Lay out the lines as a numbered list, starting with the line containing "What position from" and going on through the end of the records. Skip blank lines and leave the pictures out.

Extracted entries:
--*--
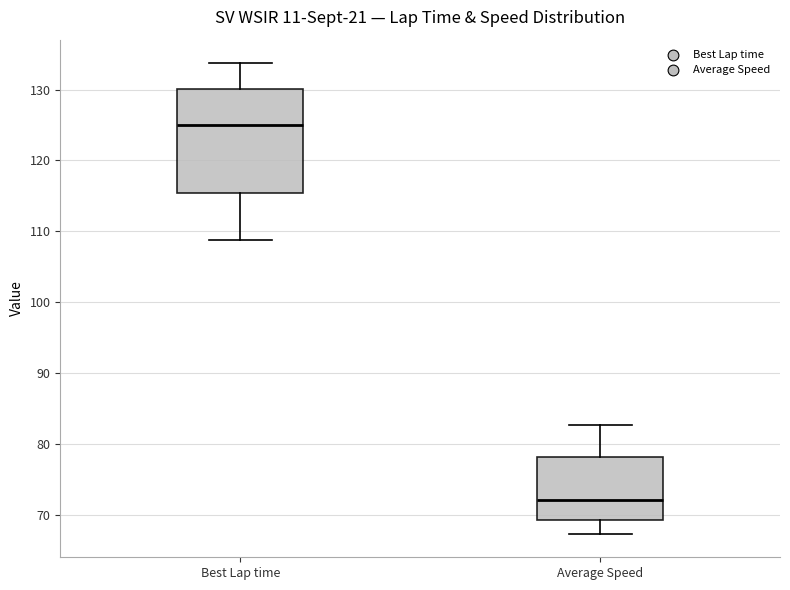

Where is the lower edge of the box for Average Speed on the y-axis? The values are not printed on the chart, so give them approximately, as read against the axis.

69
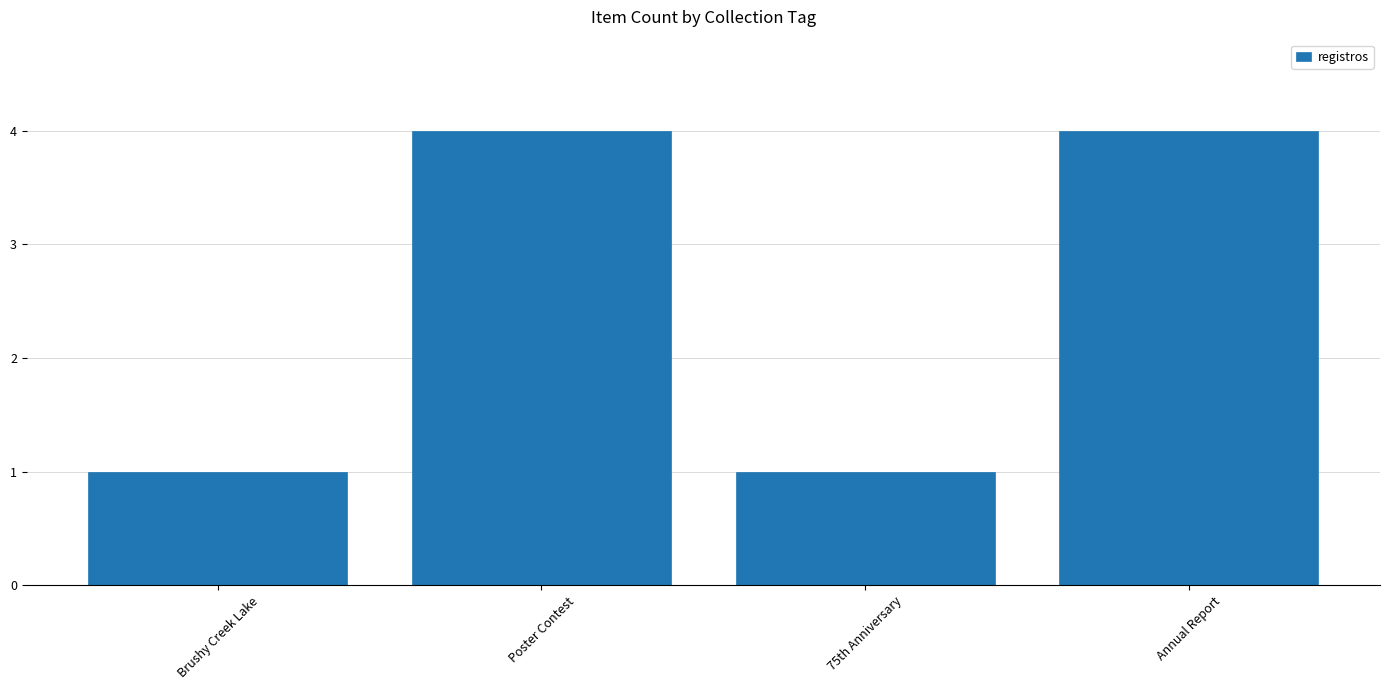

What position from the left is Poster Contest?

2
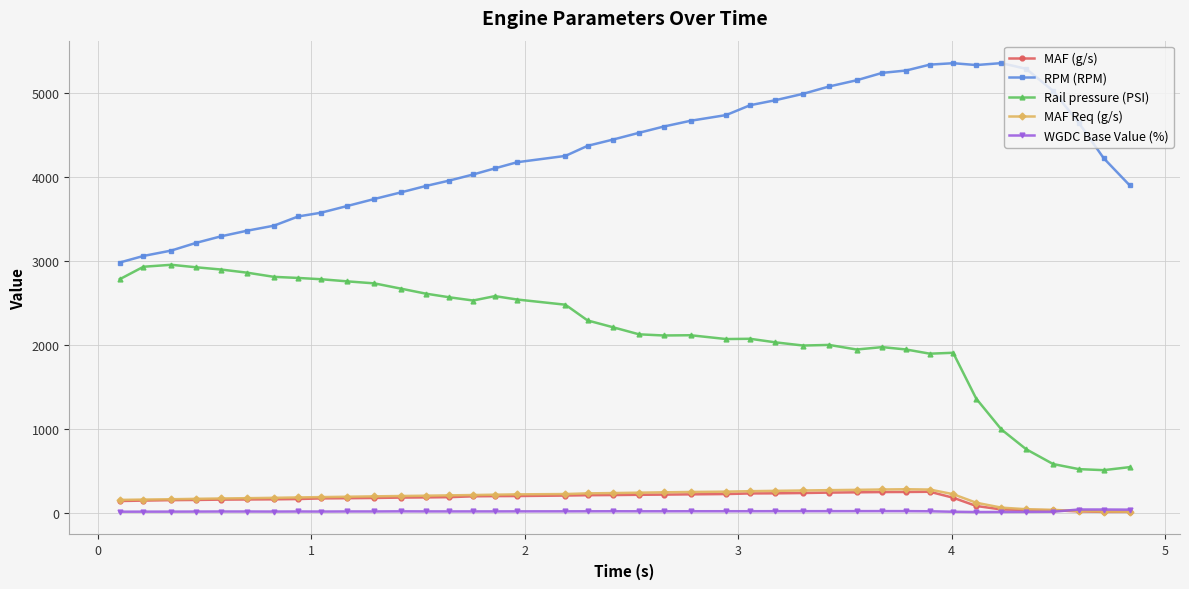

At how many categories does at least one series exceed 1533?

40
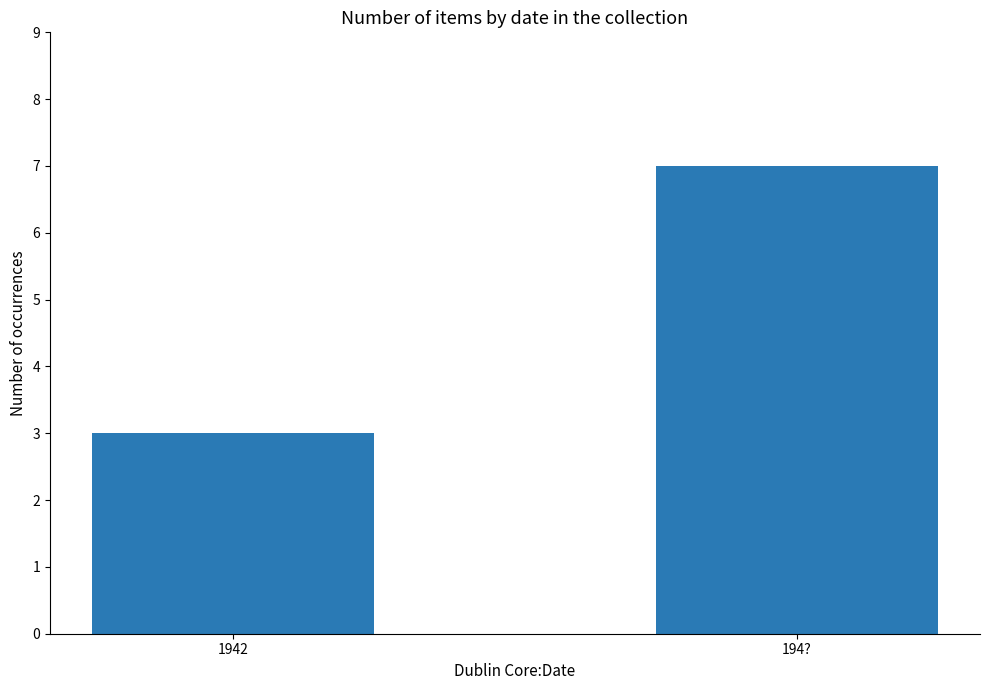

Are the bars horizontal?

No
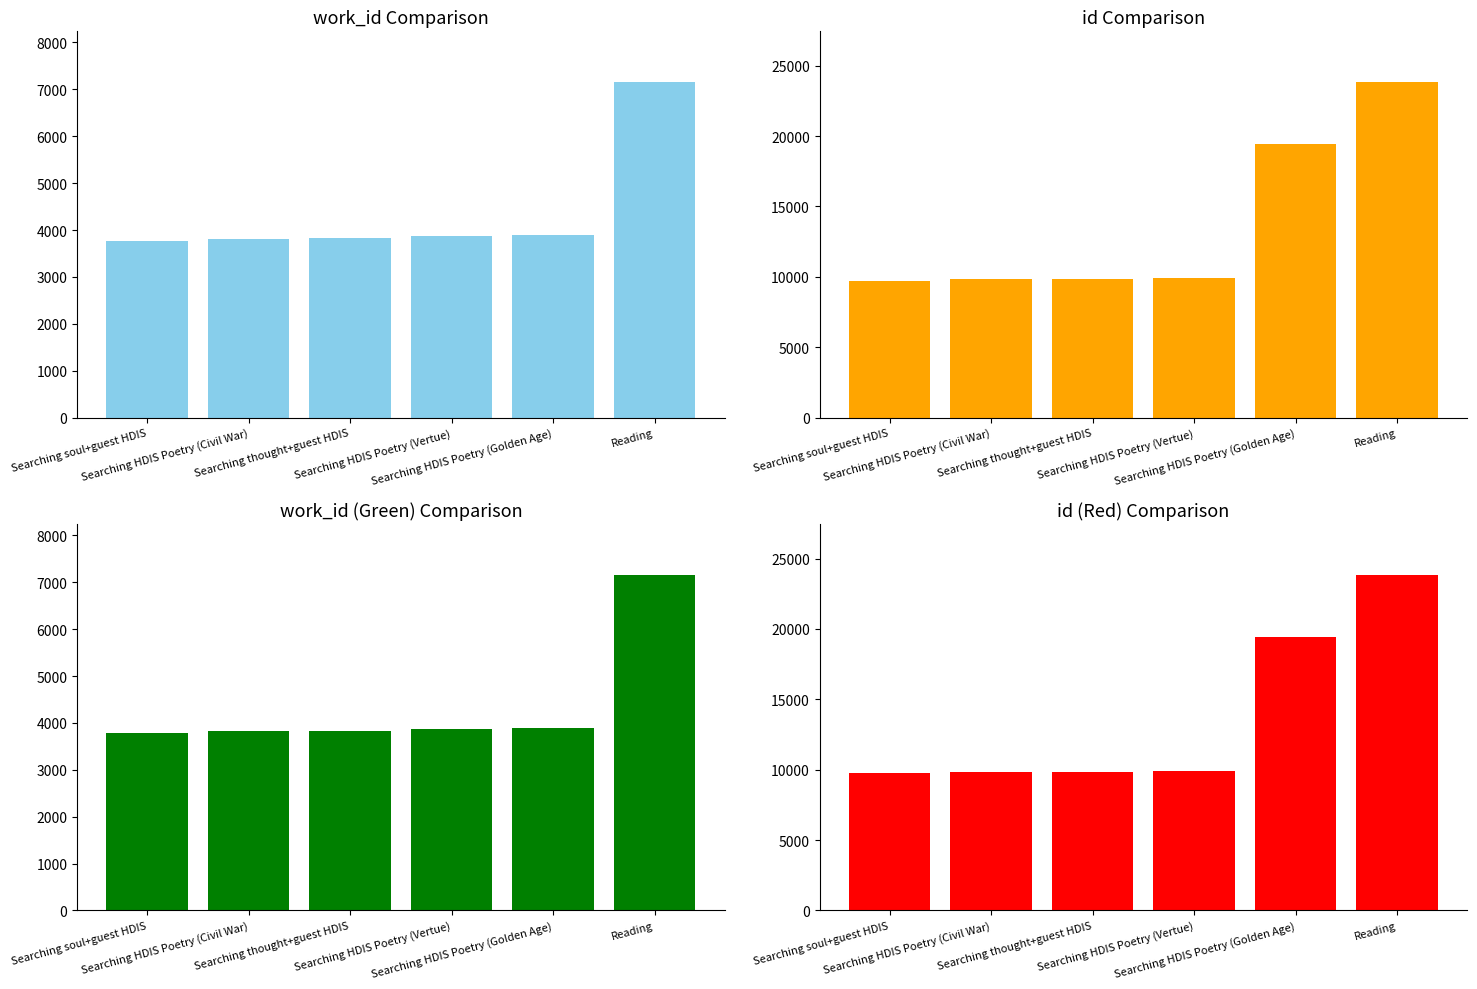

What is the sum of all work_id values?

26346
--*--
Solved problem:
1. What position from the left is Poster Contest?
2. 2
3. At how many categories does at least one series exceed 1533?
4. 40
5. Are the bars horizontal?
6. No
7. What is the sum of all work_id values?
8. 26346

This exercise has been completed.